Task directions:
Output the lines of the listing, from its first line through the line containing "в Ереване, принимая участие в сессии", both included, as a JSON list of strings with one string per line and blank lines omitted.

Entries supplied START

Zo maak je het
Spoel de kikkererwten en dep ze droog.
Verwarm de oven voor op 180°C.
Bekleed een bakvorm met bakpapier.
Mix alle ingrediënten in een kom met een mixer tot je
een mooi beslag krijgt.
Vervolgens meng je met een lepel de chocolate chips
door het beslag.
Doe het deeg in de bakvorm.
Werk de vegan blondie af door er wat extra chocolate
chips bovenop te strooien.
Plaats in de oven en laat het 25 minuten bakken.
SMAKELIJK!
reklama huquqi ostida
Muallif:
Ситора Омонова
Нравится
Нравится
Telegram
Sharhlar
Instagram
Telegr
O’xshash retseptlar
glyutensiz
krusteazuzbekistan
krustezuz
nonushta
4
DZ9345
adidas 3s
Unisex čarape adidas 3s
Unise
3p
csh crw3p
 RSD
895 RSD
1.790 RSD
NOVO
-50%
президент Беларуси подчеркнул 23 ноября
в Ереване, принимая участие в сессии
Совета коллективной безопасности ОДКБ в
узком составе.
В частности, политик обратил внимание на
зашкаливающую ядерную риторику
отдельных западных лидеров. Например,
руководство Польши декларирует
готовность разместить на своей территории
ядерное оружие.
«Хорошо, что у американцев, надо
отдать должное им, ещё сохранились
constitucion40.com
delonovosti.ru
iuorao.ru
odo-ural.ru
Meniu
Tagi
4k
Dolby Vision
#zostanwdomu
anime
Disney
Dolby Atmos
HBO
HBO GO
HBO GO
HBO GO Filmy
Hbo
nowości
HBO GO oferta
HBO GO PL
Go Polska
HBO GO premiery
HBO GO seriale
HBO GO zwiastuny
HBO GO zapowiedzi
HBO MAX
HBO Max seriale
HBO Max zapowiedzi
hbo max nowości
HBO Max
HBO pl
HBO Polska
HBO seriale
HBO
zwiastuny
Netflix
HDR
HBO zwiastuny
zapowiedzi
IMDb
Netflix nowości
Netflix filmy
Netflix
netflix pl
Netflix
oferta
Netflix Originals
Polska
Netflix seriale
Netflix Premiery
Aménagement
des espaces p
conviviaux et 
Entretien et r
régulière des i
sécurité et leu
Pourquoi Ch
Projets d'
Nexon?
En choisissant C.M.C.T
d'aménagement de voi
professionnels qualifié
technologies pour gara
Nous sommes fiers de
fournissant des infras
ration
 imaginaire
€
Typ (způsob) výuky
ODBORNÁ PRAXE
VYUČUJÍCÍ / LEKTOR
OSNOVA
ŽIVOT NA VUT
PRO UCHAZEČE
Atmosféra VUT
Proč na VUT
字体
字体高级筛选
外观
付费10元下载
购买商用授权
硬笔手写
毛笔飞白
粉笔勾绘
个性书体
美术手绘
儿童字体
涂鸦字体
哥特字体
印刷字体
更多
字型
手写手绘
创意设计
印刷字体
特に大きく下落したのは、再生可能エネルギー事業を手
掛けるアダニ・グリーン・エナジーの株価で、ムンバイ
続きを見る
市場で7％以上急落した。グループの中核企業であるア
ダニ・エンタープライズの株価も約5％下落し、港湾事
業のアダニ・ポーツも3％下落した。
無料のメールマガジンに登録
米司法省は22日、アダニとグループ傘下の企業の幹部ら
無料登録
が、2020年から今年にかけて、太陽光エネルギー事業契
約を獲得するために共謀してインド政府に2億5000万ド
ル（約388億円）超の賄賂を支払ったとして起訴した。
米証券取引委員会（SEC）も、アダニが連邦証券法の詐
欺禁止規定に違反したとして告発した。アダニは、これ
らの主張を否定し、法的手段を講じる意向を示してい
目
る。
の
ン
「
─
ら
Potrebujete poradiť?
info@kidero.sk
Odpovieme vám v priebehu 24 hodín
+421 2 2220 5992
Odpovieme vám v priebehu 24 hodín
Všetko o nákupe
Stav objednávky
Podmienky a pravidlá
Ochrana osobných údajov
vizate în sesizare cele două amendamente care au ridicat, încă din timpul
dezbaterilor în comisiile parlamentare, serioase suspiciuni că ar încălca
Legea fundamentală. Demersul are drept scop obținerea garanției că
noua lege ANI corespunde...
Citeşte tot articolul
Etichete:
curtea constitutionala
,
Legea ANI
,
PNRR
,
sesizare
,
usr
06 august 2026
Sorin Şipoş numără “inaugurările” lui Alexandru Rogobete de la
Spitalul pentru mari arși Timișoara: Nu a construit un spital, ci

Entries supplied END

Solution to the exercise:
[
  "Zo maak je het",
  "Spoel de kikkererwten en dep ze droog.",
  "Verwarm de oven voor op 180°C.",
  "Bekleed een bakvorm met bakpapier.",
  "Mix alle ingrediënten in een kom met een mixer tot je",
  "een mooi beslag krijgt.",
  "Vervolgens meng je met een lepel de chocolate chips",
  "door het beslag.",
  "Doe het deeg in de bakvorm.",
  "Werk de vegan blondie af door er wat extra chocolate",
  "chips bovenop te strooien.",
  "Plaats in de oven en laat het 25 minuten bakken.",
  "SMAKELIJK!",
  "reklama huquqi ostida",
  "Muallif:",
  "Ситора Омонова",
  "Нравится",
  "Нравится",
  "Telegram",
  "Sharhlar",
  "Instagram",
  "Telegr",
  "O’xshash retseptlar",
  "glyutensiz",
  "krusteazuzbekistan",
  "krustezuz",
  "nonushta",
  "4",
  "DZ9345",
  "adidas 3s",
  "Unisex čarape adidas 3s",
  "Unise",
  "3p",
  "csh crw3p",
  " RSD",
  "895 RSD",
  "1.790 RSD",
  "NOVO",
  "-50%",
  "президент Беларуси подчеркнул 23 ноября",
  "в Ереване, принимая участие в сессии"
]